Unconventional Pyridyl Ligand Inclusion within a Flexible Metal-Organic Framework Bearing an N,N'-Diethylformamide (DEF)-Solvated Cd5 Cluster Secondary Building Unit.

Abstract

A cationic three-dimensional (3D) metal-organic framework (MOF) sustained by an N,N'-diethylformamide (DEF)-solvated zigzag-shaped Cd5 cluster secondary building unit (SBU), [Et2 NH2 ]2 [Cd5 (BTB)4 (DEF)2 ] ⋅ 4.75DEF (1 a, H3 BTB=benzene-1,3,5-tribenzoic acid) shows flexible framework behavior and undergoes solvate exchange with CHCl3 to yield [Et2 NH2 ]2 [Cd5 (BTB)4 (DEF)2 ] ⋅ xCHCl3 (1 b) accompanied by changes to pore sizes and shapes.

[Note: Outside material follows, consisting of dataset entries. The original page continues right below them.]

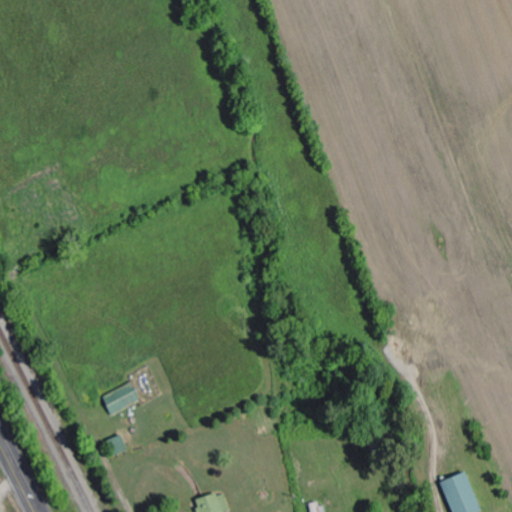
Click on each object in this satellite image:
building: (123, 398)
railway: (45, 423)
road: (18, 475)
building: (462, 494)
building: (214, 503)
building: (317, 507)
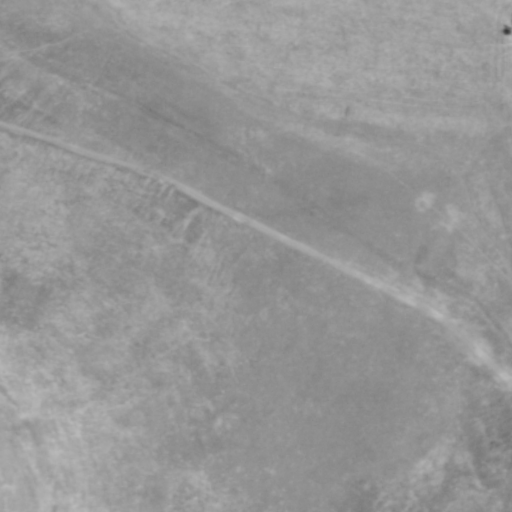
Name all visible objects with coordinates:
road: (263, 237)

Unexpectedly, the DEF solvates coordinated to the central Cd2+ could not be replaced by strongly donor pyridyl and dipyridyl ligands. Additionally, more electron-deficient pyridyls preferentially coordinated to the flanking Cd2+ of the Cd5 SBU, as exemplified by [Et2 NH2 ]2 [Cd5 (BTB)4 (DEF)2 (PyCHO)2 ] ⋅ xSol (2 a, PyCHO=4-pyridinealdehyde) and [Et2 NH2 ]2 [Cd5 (BTB)4 (DEF)2 (PyAc)2 ] ⋅ xSol (2 b, PyAc=4-acetylpyridine). Density functional theory (DFT) calculations were used to understand these counterintuitive observations.